- [SOURCE DOCUMENT]
##############################

David Taylor, Founder and CEO of Federal Budget IQ® (FBIQ), a customized market intelligence service for public sector business executives, offered some insight during his keynote address at the Comstor Executive Federal Summit.

“75 percent of the U.S. government, including the Departments of Defense, Energy, Labor, and Veterans Affairs were insulated from this manufactured political crisis and exempt from the partial government shutdown,” Taylor explained. “Now that a funding agreement is in place for the remaining federal agencies, they face a compressed FY19 procurement cycle.”

Taylor’s analysis showed that federal agency budgets are likely to decline in FY20 because of a looming $126 billion FY20 sequester (scheduled to take effect in October), and stark differences between the budget priorities outlined in President Trump’s FY20 Budget and the budget likely to pass the House of Representatives. Despite those policy and funding disagreements, Taylor outlined several growth areas in the federal public sector market that should benefit IT resellers over the next 2-3 years. Cybersecurity, IT modernization, cloud, AI, the 2020 Decennial Census, and 21st Century Border Security topped Taylors’s list.

The surprise in the FY19 border funding plan that Congress approved was a larger-than-expected increase in funding for border security technologies, particularly at ports of entry. In FY18, procurement funding for Customs and Border Patrol (CBP) increased almost 200% to $2 billion.

That total included $1.6 billion in border barrier construction funding. The final FY19 spending deal approved earlier this month provides CBP an additional $1.4 billion for physical barriers and large increases for procurements in its trade and travel infrastructure, watercraft, and facility improvement accounts. Examples include non-intrusive imaging at ports of entry, remote video surveillance along the borders, and opioid detection technology (both field labs and at ports of entry). Combined, the border agreement provides $2.5 billion for CBP procurement, a 10.3% increase over FY18 and 36.6% more than President Trump’s initial FY19 funding plan.

##############################

Items stored from a collection:
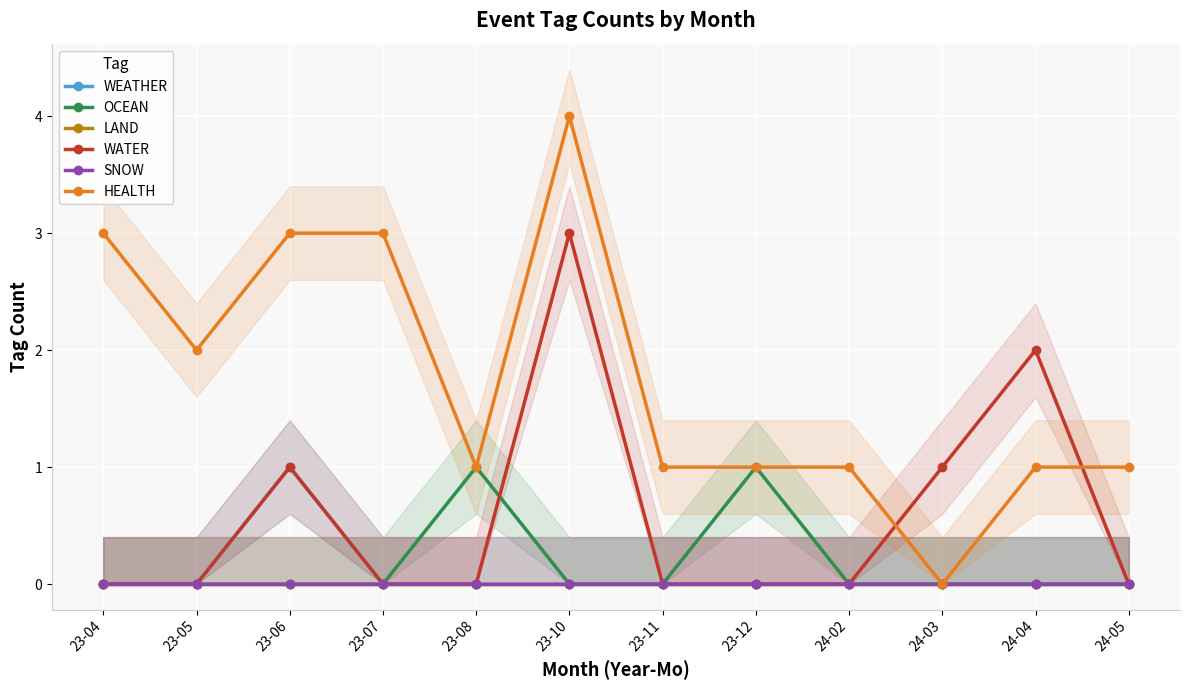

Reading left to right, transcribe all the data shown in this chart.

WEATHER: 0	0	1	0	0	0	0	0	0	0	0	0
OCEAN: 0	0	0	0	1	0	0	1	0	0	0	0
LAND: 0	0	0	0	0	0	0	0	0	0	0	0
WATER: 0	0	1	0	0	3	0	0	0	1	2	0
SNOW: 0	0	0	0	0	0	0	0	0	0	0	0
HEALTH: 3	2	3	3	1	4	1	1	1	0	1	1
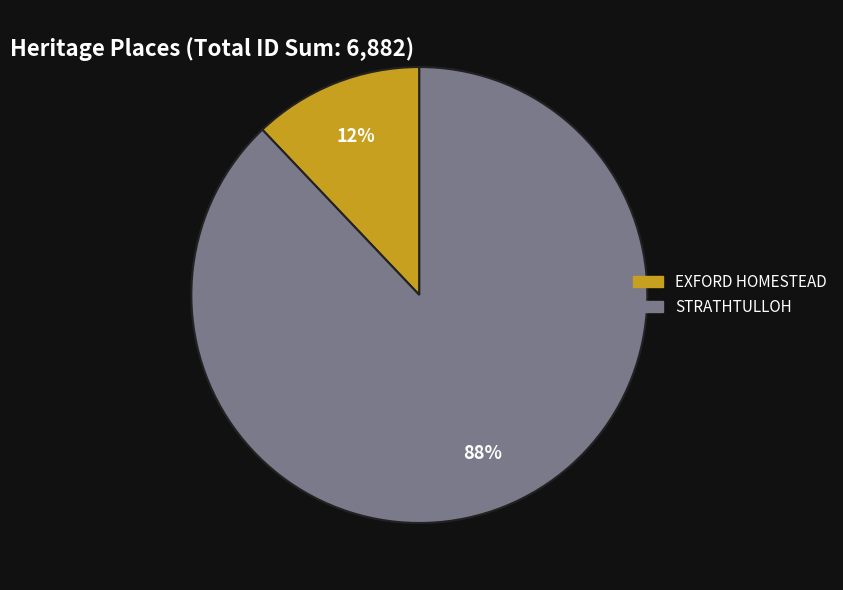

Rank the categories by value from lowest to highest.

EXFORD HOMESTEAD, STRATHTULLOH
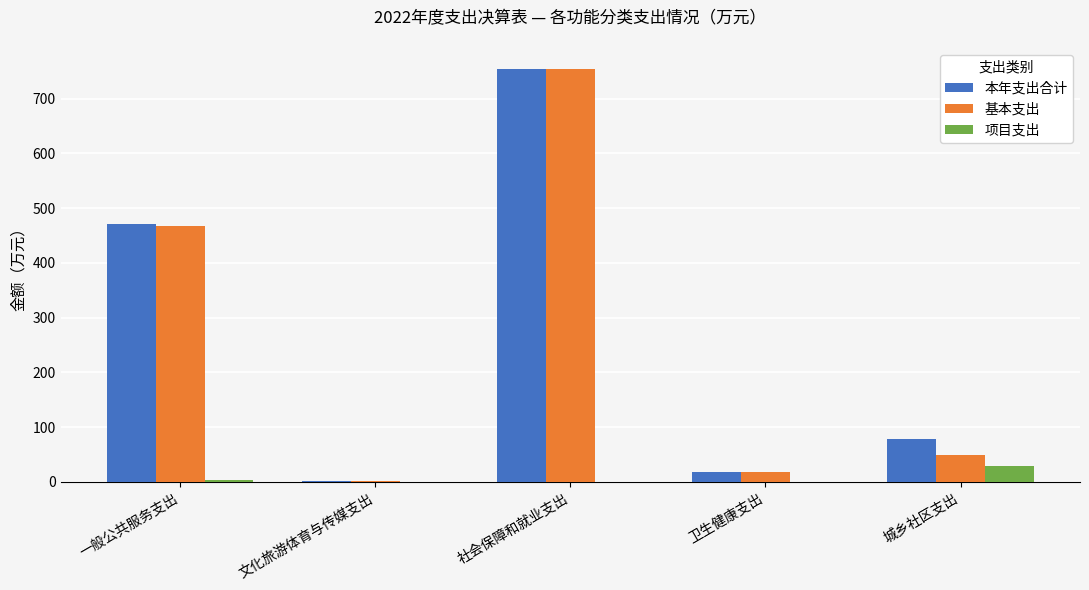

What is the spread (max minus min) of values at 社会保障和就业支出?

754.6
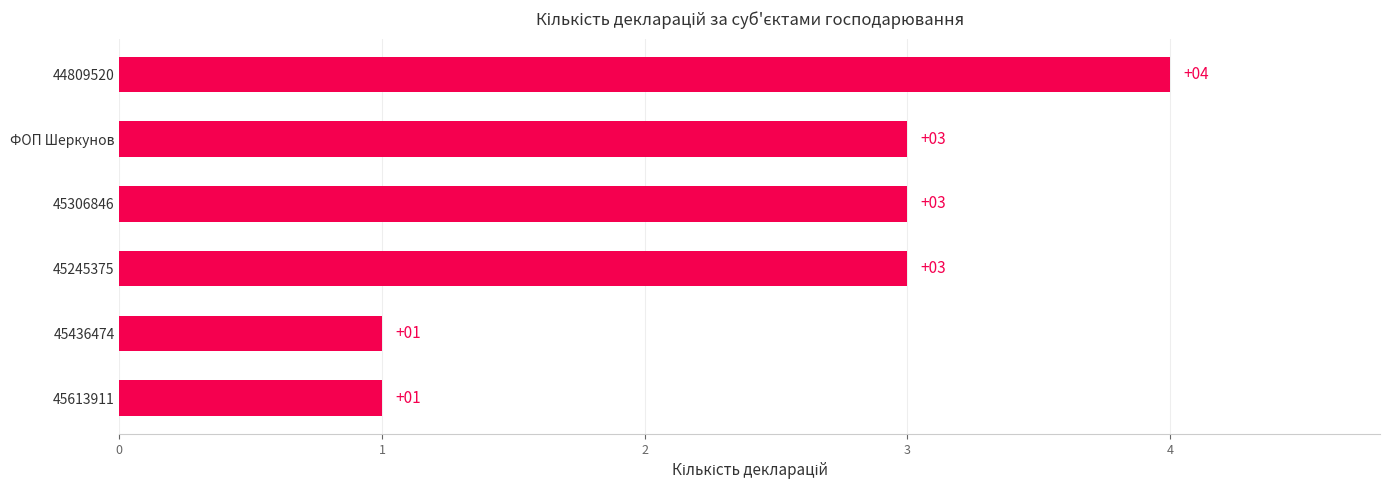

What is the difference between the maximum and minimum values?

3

##############################

- [ACTIVITY LIST]
a - Translate this sentence from the federal budget article into Spanish: "That total included $1.6 billion in border barrier construction funding."
b - Answer these questions from the federal budget article:
(i) What share of the U.S. government was exempt from the partial shutdown?
(ii) How large is the looming FY20 sequester?
(iii) How much does the border agreement provide in total for CBP procurement?
c - Go on with the federal budget article, starting after its last sentence.
The rows were drawn from a separate source.

- [ANSWERS TO THE EXERCISE]
a - Ese total incluía 1.600 millones de dólares en fondos para la construcción de barreras fronterizas.

b -
(i) 75 percent
(ii) $126 billion
(iii) $2.5 billion

c -
FBIQ’s forecast factors in the 2018 election results, the border wall impasse and the 35-day partial government shutdown that delayed the start of the FY20 Budget process. The forecast also accounts for key differences between President Trump’s FY20 Budget priorities and those outlined in the budget that’s likely to pass the House, strongly suggesting that reaching a bipartisan agreement on spending priories will be difficult.

That leaves federal agency managers with a pressing problem as they develop contingency plans for operations beginning October 1. Taylor said, “The silver lining for federal agency managers is that the political fallout from the recent government shutdown dramatically reduced support in Congress for another shutdown in October.”

In FBIQ’s latest forecast, those prospects dropped from 25% to less than 10%. The challenge is that reducing or eliminating the FY20 sequester requires a change in law and a bipartisan agreement between President Trump and Congress.

According to Taylor, “Getting there in gridlocked Washington will be a bumpy ride that takes time, drags into FY20 and creates funding and policy uncertainty for federal agencies in the second half of FY19.” Under FBIQ’s forecast, the result should reduce, but not eliminate the FY20 sequester.